Dealer Stamps — Treasure or Trash?
By Sharon McLellan
 

"Do you have a sales brochure that doesn't have a dealer stamp on it?" is probably one of the most frequent questions that we get. Some collectors simply refuse to buy any brochure that has a dealer stamp.

For those of you who are new to collecting brochures, dealer stamps are rubber stamps that salesmen in dealerships use to identify a brochure as having come from their dealership (so that you'll come back and buy your new car from them).

Some dealer stamps, in fact, actually increase the value of the brochure. For example, The J. S. Inskip, Inc., dealership in New York was the most famous showcase for Rolls-Royce automobiles in the U. S. and Fergus Motors, Inc., in New York was a well known importer of exotic cars. Brochures with stamps by these companies are highly sought after by collectors.

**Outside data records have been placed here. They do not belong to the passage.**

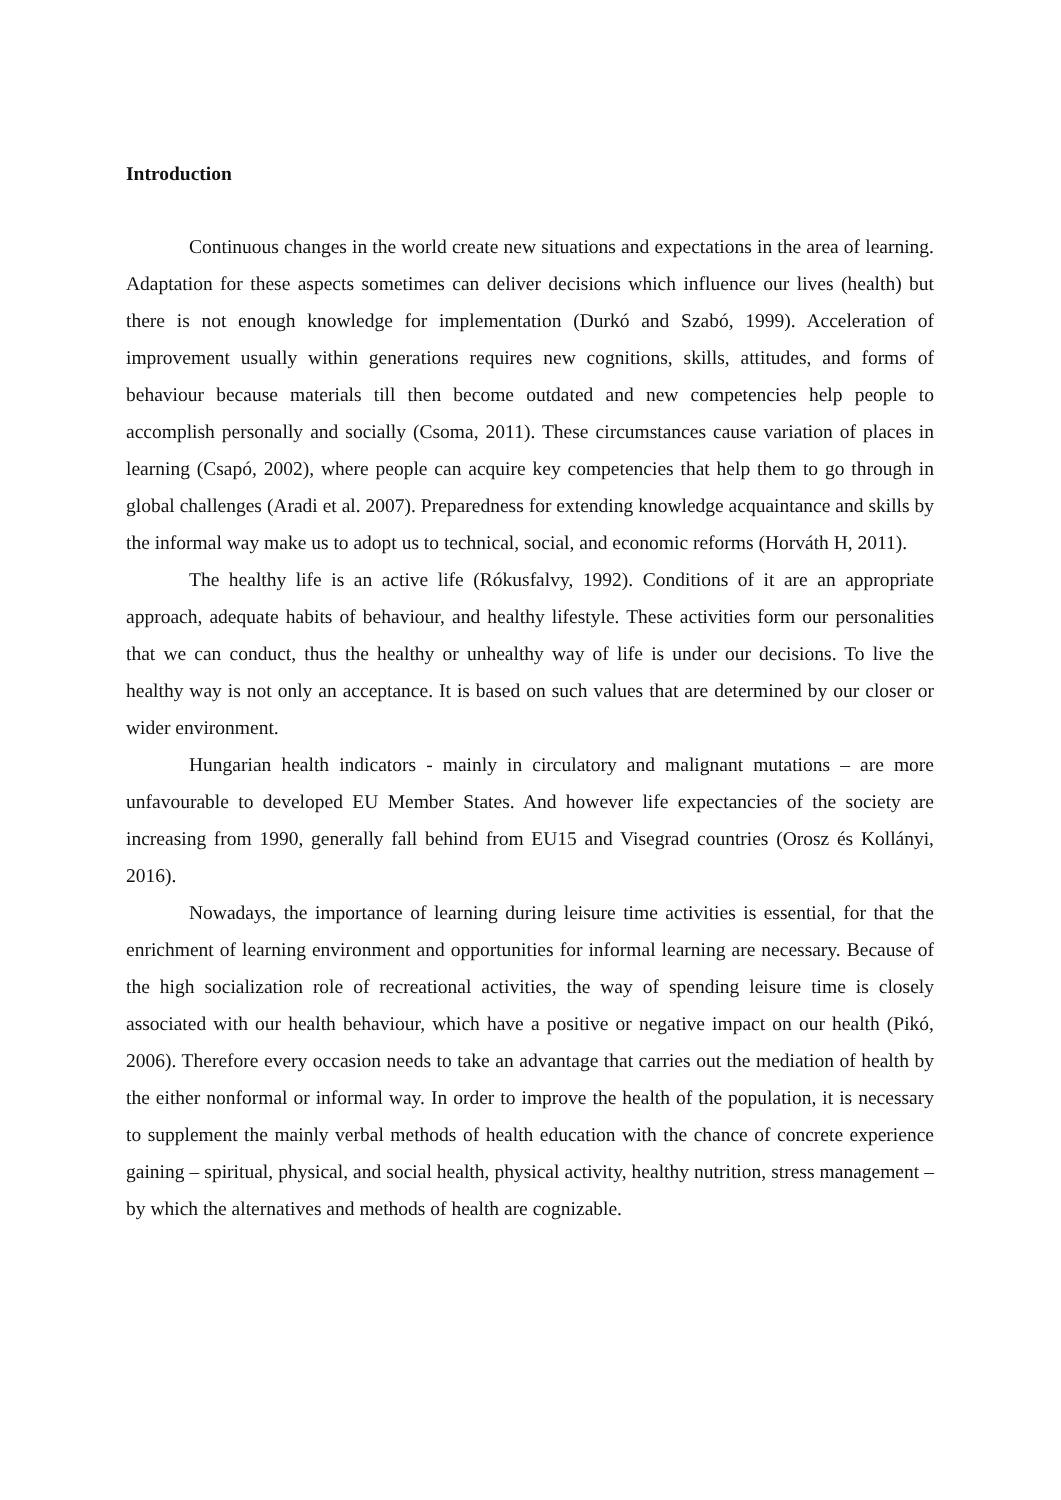Introduction
Continuous changes in the world create new situations and expectations in the area of learning. Adaptation for these aspects sometimes can deliver decisions which influence our lives (health) but there is not enough knowledge for implementation (Durkó and Szabó, 1999). Acceleration of improvement usually within generations requires new cognitions, skills, attitudes, and forms of behaviour because materials till then become outdated and new competencies help people to accomplish personally and socially (Csoma, 2011). These circumstances cause variation of places in learning (Csapó, 2002), where people can acquire key competencies that help them to go through in global challenges (Aradi et al. 2007). Preparedness for extending knowledge acquaintance and skills by the informal way make us to adopt us to technical, social, and economic reforms (Horváth H, 2011).
The healthy life is an active life (Rókusfalvy, 1992). Conditions of it are an appropriate approach, adequate habits of behaviour, and healthy lifestyle. These activities form our personalities that we can conduct, thus the healthy or unhealthy way of life is under our decisions. To live the healthy way is not only an acceptance. It is based on such values that are determined by our closer or wider environment.
Hungarian health indicators - mainly in circulatory and malignant mutations – are more unfavourable to developed EU Member States. And however life expectancies of the society are increasing from 1990, generally fall behind from EU15 and Visegrad countries (Orosz és Kollányi, 2016).
Nowadays, the importance of learning during leisure time activities is essential, for that the enrichment of learning environment and opportunities for informal learning are necessary. Because of the high socialization role of recreational activities, the way of spending leisure time is closely associated with our health behaviour, which have a positive or negative impact on our health (Pikó, 2006). Therefore every occasion needs to take an advantage that carries out the mediation of health by the either nonformal or informal way. In order to improve the health of the population, it is necessary to supplement the mainly verbal methods of health education with the chance of concrete experience gaining – spiritual, physical, and social health, physical activity, healthy nutrition, stress management – by which the alternatives and methods of health are cognizable.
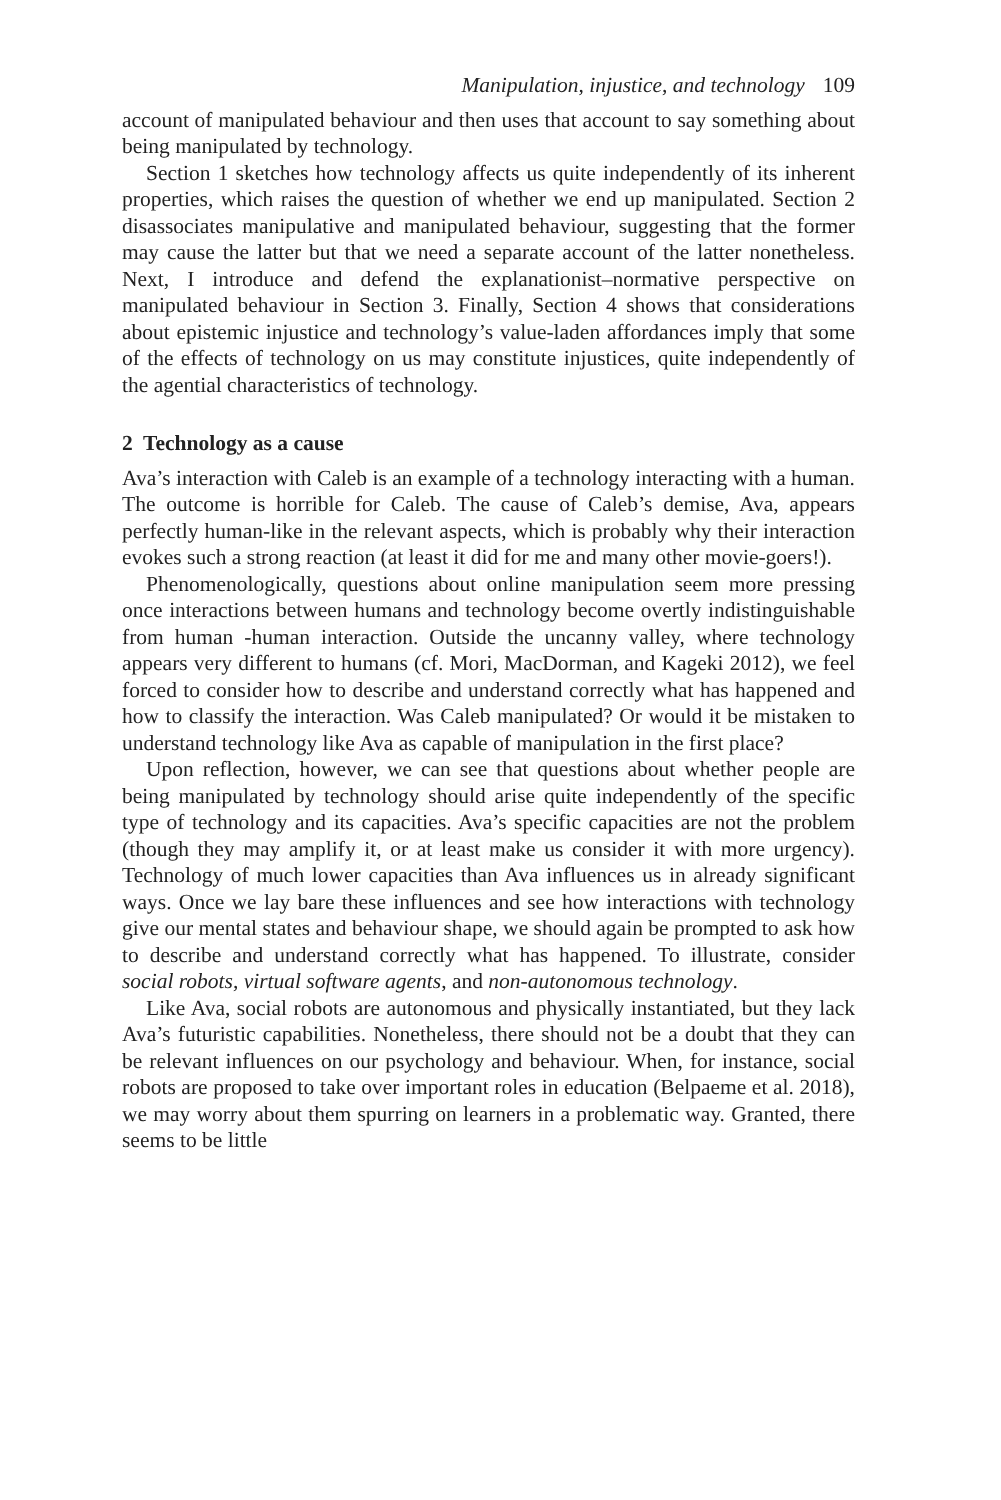Manipulation, injustice, and technology 109
account of manipulated behaviour and then uses that account to say something about being manipulated by technology.
Section 1 sketches how technology affects us quite independently of its inherent properties, which raises the question of whether we end up manipulated. Section 2 disassociates manipulative and manipulated behaviour, suggesting that the former may cause the latter but that we need a separate account of the latter nonetheless. Next, I introduce and defend the explanationist–normative perspective on manipulated behaviour in Section 3. Finally, Section 4 shows that considerations about epistemic injustice and technology’s value-laden affordances imply that some of the effects of technology on us may constitute injustices, quite independently of the agential characteristics of technology.
2 Technology as a cause
Ava’s interaction with Caleb is an example of a technology interacting with a human. The outcome is horrible for Caleb. The cause of Caleb’s demise, Ava, appears perfectly human-like in the relevant aspects, which is probably why their interaction evokes such a strong reaction (at least it did for me and many other movie-goers!).
Phenomenologically, questions about online manipulation seem more pressing once interactions between humans and technology become overtly indistinguishable from human -human interaction. Outside the uncanny valley, where technology appears very different to humans (cf. Mori, MacDorman, and Kageki 2012), we feel forced to consider how to describe and understand correctly what has happened and how to classify the interaction. Was Caleb manipulated? Or would it be mistaken to understand technology like Ava as capable of manipulation in the first place?
Upon reflection, however, we can see that questions about whether people are being manipulated by technology should arise quite independently of the specific type of technology and its capacities. Ava’s specific capacities are not the problem (though they may amplify it, or at least make us consider it with more urgency). Technology of much lower capacities than Ava influences us in already significant ways. Once we lay bare these influences and see how interactions with technology give our mental states and behaviour shape, we should again be prompted to ask how to describe and understand correctly what has happened. To illustrate, consider social robots, virtual software agents, and non-autonomous technology.
Like Ava, social robots are autonomous and physically instantiated, but they lack Ava’s futuristic capabilities. Nonetheless, there should not be a doubt that they can be relevant influences on our psychology and behaviour. When, for instance, social robots are proposed to take over important roles in education (Belpaeme et al. 2018), we may worry about them spurring on learners in a problematic way. Granted, there seems to be little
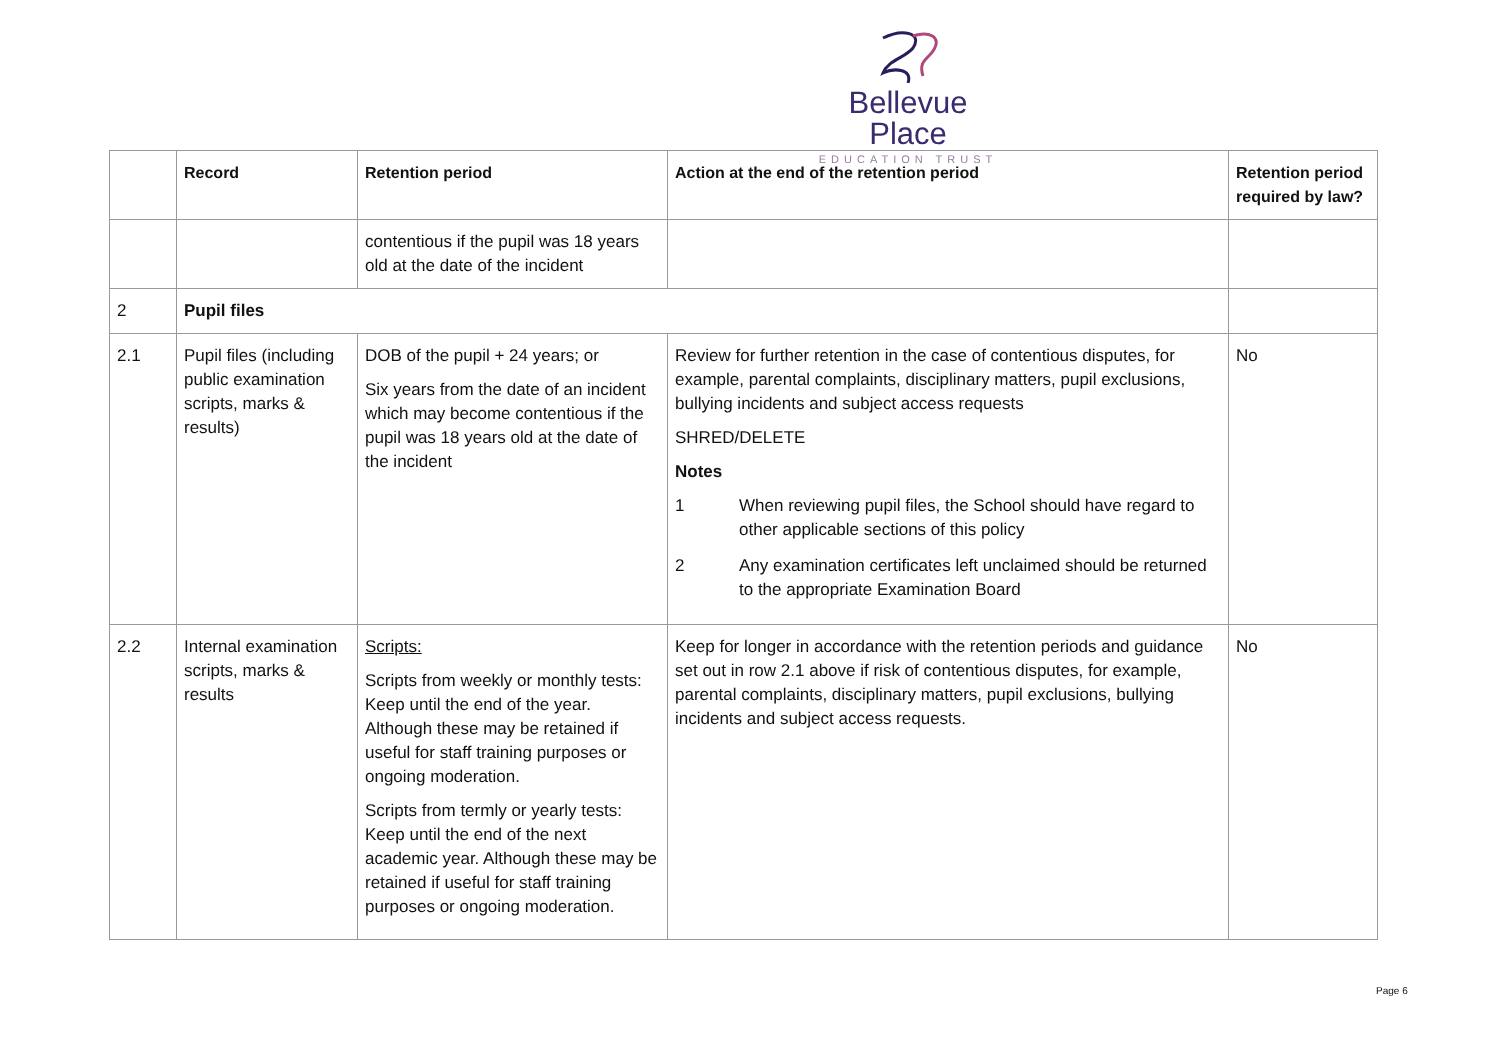Bellevue Place
EDUCATION TRUST
| | Record | Retention period | Action at the end of the retention period | Retention period required by law? |
| --- | --- | --- | --- | --- |
| | | contentious if the pupil was 18 years old at the date of the incident | | |
| 2 | Pupil files | | | |
| 2.1 | Pupil files (including public examination scripts, marks & results) | DOB of the pupil + 24 years; or Six years from the date of an incident which may become contentious if the pupil was 18 years old at the date of the incident | Review for further retention in the case of contentious disputes, for example, parental complaints, disciplinary matters, pupil exclusions, bullying incidents and subject access requests SHRED/DELETE Notes 1 When reviewing pupil files, the School should have regard to other applicable sections of this policy 2 Any examination certificates left unclaimed should be returned to the appropriate Examination Board | No |
| 2.2 | Internal examination scripts, marks & results | Scripts: Scripts from weekly or monthly tests: Keep until the end of the year. Although these may be retained if useful for staff training purposes or ongoing moderation. Scripts from termly or yearly tests: Keep until the end of the next academic year. Although these may be retained if useful for staff training purposes or ongoing moderation. | Keep for longer in accordance with the retention periods and guidance set out in row 2.1 above if risk of contentious disputes, for example, parental complaints, disciplinary matters, pupil exclusions, bullying incidents and subject access requests. | No |
Page 6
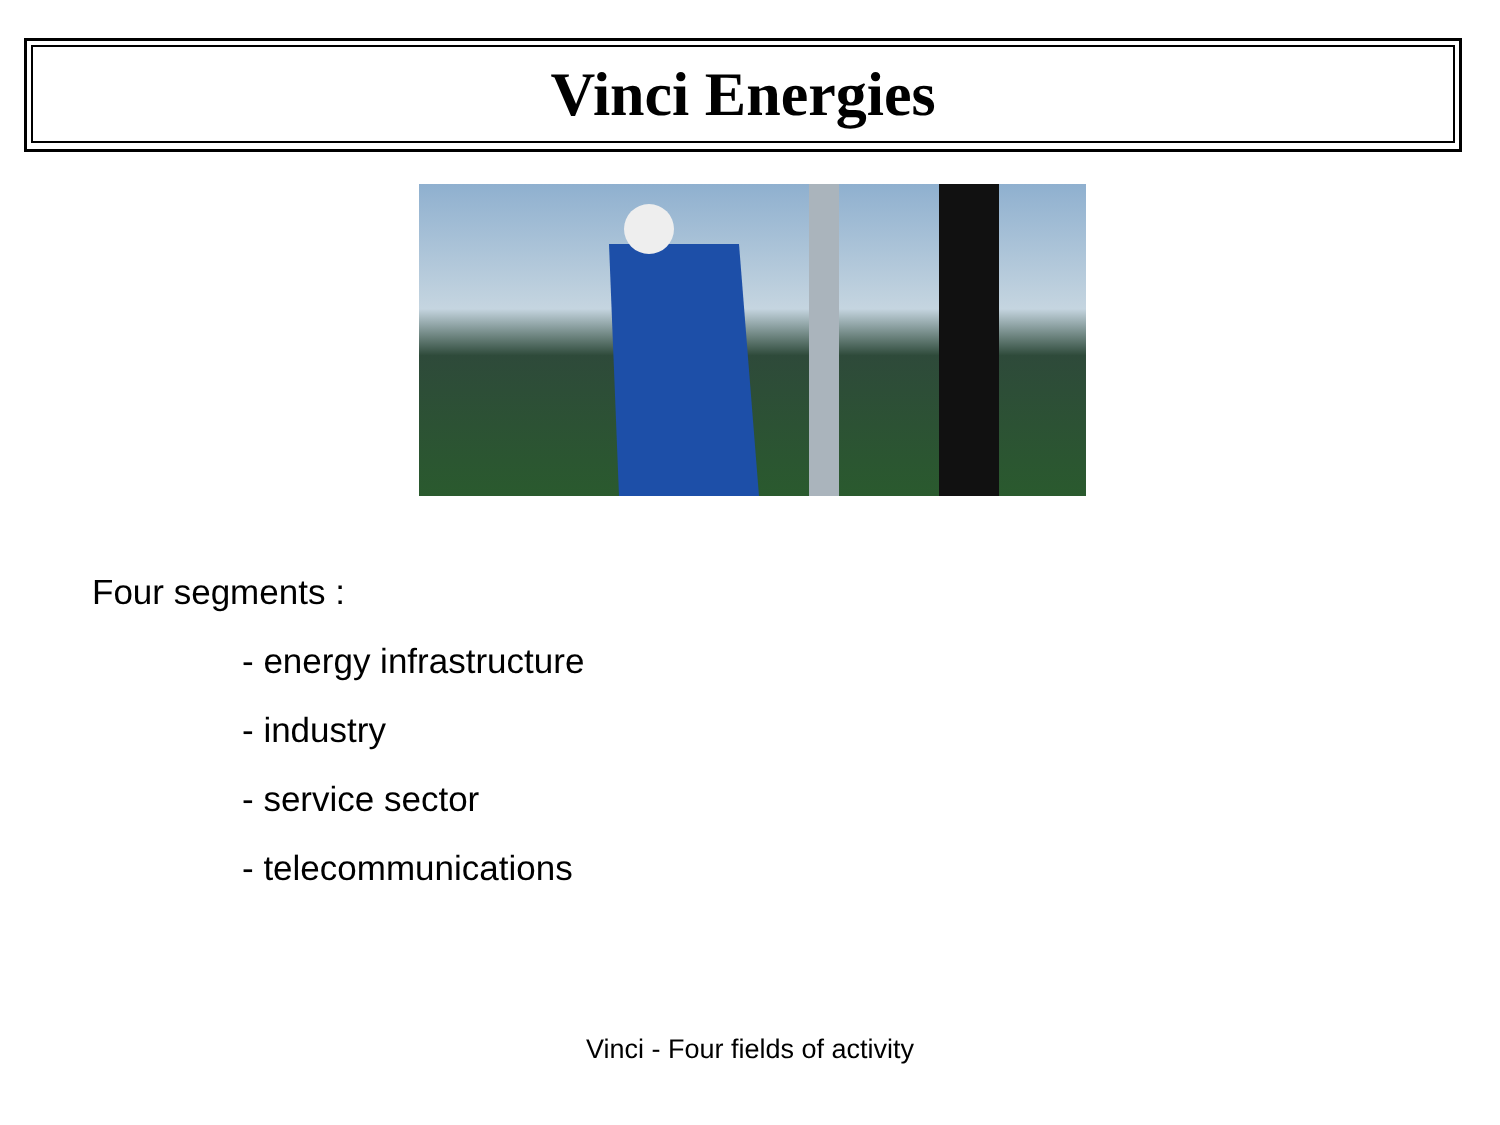Vinci Energies
Four segments :
- energy infrastructure
- industry
- service sector
- telecommunications
Vinci - Four fields of activity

While we can understand someone not wanting a "messy" stamp (ink does tend to smear if not nearly applied), a well done dealer stamp can be very much a part of the history of the brochure. From a personal standpoint, we prefer dealer stamps on the brochures that we collect for our personal collection. They are a form of authentication which validate that the brochure is an original and they impart a mental image of the area in which the brochure was being used to promote the cars (i.e. California, Boston, Germany).

This was vividly illustrated last month when we received the following information from a customer and received permission to use it in this article:

 

"I must tell you an interesting "bonus" I got in your literature. I recently ordered '65 Ford Fairlane and '48 Plymouth literature. As far as the '48 Plymouth goes, I am interested because I still have my grandfather's '48 Plymouth Special Deluxe.

"I might have mentioned in a previous email that it brought my mother to the hospital when she was giving birth to me. While I live in Connecticut, my grandparents lived on North Main Street in Randolph, Massachusetts. As a matter of fact, my grandfather sold the land to the dealership he bought the car from (Hawkin's Brothers).

"I was shocked to see a dealer's stamp on the back of the Plymouth literature from a dealership called "Cahill" from North Main Street in Brockton, Massachusetts. Brockton is next-door to Randolph, and North Main street is the EXACT same street. That was probably only 5 miles or so from where my grandparent's lived and purchased their car!

"With all the dealers in the U.S., what do you think are the odds of that happening?! Here I sit 55 years later and this piece of literature arrives in the mail. Amazing.

Charlie"

 

The customer is Charles Hurst and here is a photograph of the 1948 Plymouth Special Deluxe (still being driven occasionally) that he shared with us:

Charlie goes on to say in a subsequent e-mail that, "The thing sticking out of the trunk is a Christmas tree. It was an unusually warm winter a few years back and the roads had not been salted yet, so we used the '48 when we got our tree. And the little boy you see in the car is my younger son (great-grandson of the original owner)."

This is just about as nostalgic as you can get! And the dealer stamp is a real "treasure" for Charlie.